Завидев Киллиана, чудовищная лошадь топнула копытом, склонила голову – и кувырнулась вперёд, вставая на ноги уже сребровласой девушкой в зелёном платье наизнанку.
– Вот, это, – вздохнула Нив покаянно. – Вы ж разрешили – копытом в лоб. Не рассчитала я, скопытился он…
Айвор осторожно выглянул из-за плеча компаньона и повеселел:
– Мёртв. Мертвей некуда. Умница, Нив!
– Да уж чего там… – смущённо пробормотала она, вытирая нос подолом платья.
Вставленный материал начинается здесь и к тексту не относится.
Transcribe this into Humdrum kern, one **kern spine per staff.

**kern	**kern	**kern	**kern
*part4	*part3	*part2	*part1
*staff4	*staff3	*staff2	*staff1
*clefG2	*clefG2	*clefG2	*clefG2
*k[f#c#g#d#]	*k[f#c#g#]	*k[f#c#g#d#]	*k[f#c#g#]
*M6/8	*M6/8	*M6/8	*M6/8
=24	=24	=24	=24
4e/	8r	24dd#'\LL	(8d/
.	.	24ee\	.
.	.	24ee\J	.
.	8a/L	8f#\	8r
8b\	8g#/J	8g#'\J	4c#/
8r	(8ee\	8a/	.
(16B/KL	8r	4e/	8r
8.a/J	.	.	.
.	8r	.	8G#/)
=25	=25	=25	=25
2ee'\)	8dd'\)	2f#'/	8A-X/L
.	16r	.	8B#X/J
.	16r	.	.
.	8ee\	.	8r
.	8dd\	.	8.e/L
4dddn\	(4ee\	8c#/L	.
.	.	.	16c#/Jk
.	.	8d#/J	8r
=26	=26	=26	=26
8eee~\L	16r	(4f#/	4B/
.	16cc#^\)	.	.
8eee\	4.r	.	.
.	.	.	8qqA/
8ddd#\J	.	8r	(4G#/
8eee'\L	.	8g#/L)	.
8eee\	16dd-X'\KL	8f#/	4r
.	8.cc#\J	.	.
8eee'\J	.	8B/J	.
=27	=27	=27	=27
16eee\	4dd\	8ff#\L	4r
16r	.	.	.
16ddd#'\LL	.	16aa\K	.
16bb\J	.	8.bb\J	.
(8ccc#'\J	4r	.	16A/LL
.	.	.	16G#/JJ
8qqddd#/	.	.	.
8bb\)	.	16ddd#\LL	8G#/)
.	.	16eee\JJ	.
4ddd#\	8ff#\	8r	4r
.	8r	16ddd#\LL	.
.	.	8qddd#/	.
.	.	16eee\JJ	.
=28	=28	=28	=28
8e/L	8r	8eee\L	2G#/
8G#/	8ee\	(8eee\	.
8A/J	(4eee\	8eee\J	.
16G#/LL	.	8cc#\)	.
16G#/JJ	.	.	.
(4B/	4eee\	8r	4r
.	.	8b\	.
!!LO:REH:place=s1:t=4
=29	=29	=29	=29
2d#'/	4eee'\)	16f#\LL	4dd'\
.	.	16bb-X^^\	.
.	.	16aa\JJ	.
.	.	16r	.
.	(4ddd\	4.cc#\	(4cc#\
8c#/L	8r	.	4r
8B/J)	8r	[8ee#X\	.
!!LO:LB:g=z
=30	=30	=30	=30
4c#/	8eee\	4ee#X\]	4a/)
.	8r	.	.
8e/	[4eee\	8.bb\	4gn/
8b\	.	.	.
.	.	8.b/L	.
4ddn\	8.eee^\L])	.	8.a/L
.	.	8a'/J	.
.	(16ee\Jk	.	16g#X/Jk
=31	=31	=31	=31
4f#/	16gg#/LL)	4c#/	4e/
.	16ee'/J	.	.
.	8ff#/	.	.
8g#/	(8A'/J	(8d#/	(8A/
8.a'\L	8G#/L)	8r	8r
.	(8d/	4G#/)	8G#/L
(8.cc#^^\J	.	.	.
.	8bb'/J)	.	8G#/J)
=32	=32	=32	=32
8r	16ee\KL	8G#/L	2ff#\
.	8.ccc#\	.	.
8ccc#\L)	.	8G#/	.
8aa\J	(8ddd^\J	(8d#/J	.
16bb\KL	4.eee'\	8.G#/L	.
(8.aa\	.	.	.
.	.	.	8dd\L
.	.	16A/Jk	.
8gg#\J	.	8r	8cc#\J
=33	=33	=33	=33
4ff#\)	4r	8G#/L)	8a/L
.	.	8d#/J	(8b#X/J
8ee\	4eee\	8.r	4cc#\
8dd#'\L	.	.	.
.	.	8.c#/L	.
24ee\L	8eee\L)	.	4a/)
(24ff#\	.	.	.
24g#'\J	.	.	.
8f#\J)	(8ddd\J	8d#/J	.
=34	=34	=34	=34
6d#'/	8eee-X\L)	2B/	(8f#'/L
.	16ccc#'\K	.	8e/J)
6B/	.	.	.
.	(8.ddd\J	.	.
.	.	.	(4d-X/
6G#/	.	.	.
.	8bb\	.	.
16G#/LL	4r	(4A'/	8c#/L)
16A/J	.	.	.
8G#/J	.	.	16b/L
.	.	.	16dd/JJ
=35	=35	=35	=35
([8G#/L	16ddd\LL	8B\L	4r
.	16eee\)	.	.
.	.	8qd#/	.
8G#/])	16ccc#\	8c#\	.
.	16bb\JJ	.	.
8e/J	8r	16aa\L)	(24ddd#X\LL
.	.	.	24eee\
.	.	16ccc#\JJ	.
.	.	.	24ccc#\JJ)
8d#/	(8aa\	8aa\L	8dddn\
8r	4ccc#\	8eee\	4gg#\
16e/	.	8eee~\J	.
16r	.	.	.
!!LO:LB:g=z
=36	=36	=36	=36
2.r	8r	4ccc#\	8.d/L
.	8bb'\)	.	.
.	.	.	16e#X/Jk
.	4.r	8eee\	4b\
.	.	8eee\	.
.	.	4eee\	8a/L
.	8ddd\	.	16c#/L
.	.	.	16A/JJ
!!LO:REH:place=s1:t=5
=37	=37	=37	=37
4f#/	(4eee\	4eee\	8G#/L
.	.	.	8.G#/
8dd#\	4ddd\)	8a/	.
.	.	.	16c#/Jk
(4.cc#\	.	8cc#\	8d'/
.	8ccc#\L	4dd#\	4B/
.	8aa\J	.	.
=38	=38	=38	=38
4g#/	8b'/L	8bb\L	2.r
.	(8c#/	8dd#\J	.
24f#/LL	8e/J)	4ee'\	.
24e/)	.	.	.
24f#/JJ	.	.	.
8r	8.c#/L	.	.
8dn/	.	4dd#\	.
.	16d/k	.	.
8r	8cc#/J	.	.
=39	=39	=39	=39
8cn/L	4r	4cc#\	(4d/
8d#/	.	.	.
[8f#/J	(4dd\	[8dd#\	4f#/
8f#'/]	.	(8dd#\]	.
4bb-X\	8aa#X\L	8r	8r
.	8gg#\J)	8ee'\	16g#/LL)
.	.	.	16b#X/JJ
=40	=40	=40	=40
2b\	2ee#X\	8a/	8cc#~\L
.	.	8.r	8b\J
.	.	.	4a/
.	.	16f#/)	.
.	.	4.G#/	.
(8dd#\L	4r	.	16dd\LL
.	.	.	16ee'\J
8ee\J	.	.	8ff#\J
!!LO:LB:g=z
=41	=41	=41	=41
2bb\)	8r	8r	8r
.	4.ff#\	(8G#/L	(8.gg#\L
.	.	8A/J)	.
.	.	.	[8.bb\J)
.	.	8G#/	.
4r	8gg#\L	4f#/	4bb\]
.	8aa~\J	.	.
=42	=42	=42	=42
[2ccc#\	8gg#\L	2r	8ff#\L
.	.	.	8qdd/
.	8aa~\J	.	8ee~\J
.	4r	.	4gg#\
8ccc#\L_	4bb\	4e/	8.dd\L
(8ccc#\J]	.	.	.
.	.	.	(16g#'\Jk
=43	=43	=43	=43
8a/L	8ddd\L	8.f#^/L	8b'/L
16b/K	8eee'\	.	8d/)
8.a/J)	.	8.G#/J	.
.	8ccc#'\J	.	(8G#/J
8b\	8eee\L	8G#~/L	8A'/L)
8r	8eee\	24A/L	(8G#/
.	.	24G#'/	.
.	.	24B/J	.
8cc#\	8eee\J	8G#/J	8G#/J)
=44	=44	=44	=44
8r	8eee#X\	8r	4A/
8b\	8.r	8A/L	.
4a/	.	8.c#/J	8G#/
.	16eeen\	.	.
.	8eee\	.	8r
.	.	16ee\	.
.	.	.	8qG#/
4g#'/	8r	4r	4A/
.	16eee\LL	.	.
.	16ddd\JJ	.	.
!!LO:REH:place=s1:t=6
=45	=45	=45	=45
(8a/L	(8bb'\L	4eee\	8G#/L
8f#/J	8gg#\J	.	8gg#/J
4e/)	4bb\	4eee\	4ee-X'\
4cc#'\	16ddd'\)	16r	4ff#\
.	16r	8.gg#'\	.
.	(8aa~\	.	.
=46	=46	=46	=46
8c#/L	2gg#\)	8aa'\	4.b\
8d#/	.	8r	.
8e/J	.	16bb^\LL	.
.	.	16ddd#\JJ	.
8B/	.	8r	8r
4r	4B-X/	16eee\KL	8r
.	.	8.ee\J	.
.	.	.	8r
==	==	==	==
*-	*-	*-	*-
– Что ж, тогда пройдёмте обратно в дом, – довольно потёр руки Айвор. – Ну-с, дорогие мои, обсудим договор… А на труп внимания не обращайте, что-то мне подсказывает, что пока мы будем с вами разговаривать, крыски и мышки его растащат по косточкам. – Он покосился на стремительно светлеющее небо. – И вороны. Ах, да, чуть не забыл…
Склонившись над телом чужака в балахоне – мужчины могучего телосложения, со светлыми волосами, перехваченными обручем – Айвор вытянул у него из-за пояса топор и легко, точно прутик, переломил о колено. Лезвие тут же потемнело и рассыпалось прахом, а дубовая рукоять обуглилась.
– Тьфу, руки потом мыть, – проворчал Айвор и замолк, заметив что-то ещё. – Так, вы ступайте, а я догоню. Нив, сделай чаю. Сладкого и со сливками.
– Как прикажете, – неловко сделала книксен Нив и, подхватив под локоть вилью, увлекла её за собой. За вильей инстинктивно потянулся и Томас О’Доэрти, а последним ушёл Киллиан, оставляя компаньона наедине с трупом.
«А также крысами, мышами и воронами… Нет, не хочу об этом думать».
Сетуя на слишком живое воображение, Киллиан направился в гостиную.
К счастью, в доме было так тепло, что даже промокшим насквозь и продрогшим простуда не грозила. Нив сноровисто накрыла на стол, напевая себе под нос старинную песенку о глупом лорде, который неверен был своей жене, за что и поплатился. Томас сидел, точно палку проглотив, и бросал на вилью пламенные взгляды. Гостья же была рассеяна и не могла подолгу задержать взор ни на чём. За окном всё снова шумел дождь, слабея с каждой минутой, ветер раздувал занавески, пахло свежим хлебом и грибным супом – знать, обед был почти готов, когда появился чужак.
Айвор вернулся точно к чаю – сухой, с прибранными в хвост волосами и загадочно улыбающийся.
– Итак, приступим, – произнёс он, когда кружки в первый раз опустели, и Нив начала обходить стол, доливая каждому крепкого, красноватого чайного настоя. – Хочу вас обрадовать, юноша Томас. Вы, сами того не желая, вскрыли чудовищный нарыв на теле города… к счастью, удалить его не составило особого труда, – скромно опустил взгляд фейри. Нив горделиво фыркнула.
– Какой-какой нарыв? – слабым голосом переспросил Томас.
– Чудовищный, – смакуя интонацию, повторил Айвор. Глаза у него блестели, что у кота, который греется у камина. – Выяснилось, что в прошлую луну в Дублин прибыл жрец одного весьма кровавого восточного божества грома и молний… Вообще-то божество это вполне может довольствоваться кровью петухов, быков и прочей бессловесной живности, однако чужак был слишком амбициозен. Полагаю, именно поэтому он и вынужден был когда-то бежать из родных краёв – кровожадных безумцев нигде не любят, тем более в наше время, когда поезда с дирижаблями наступают колдовству на пятки.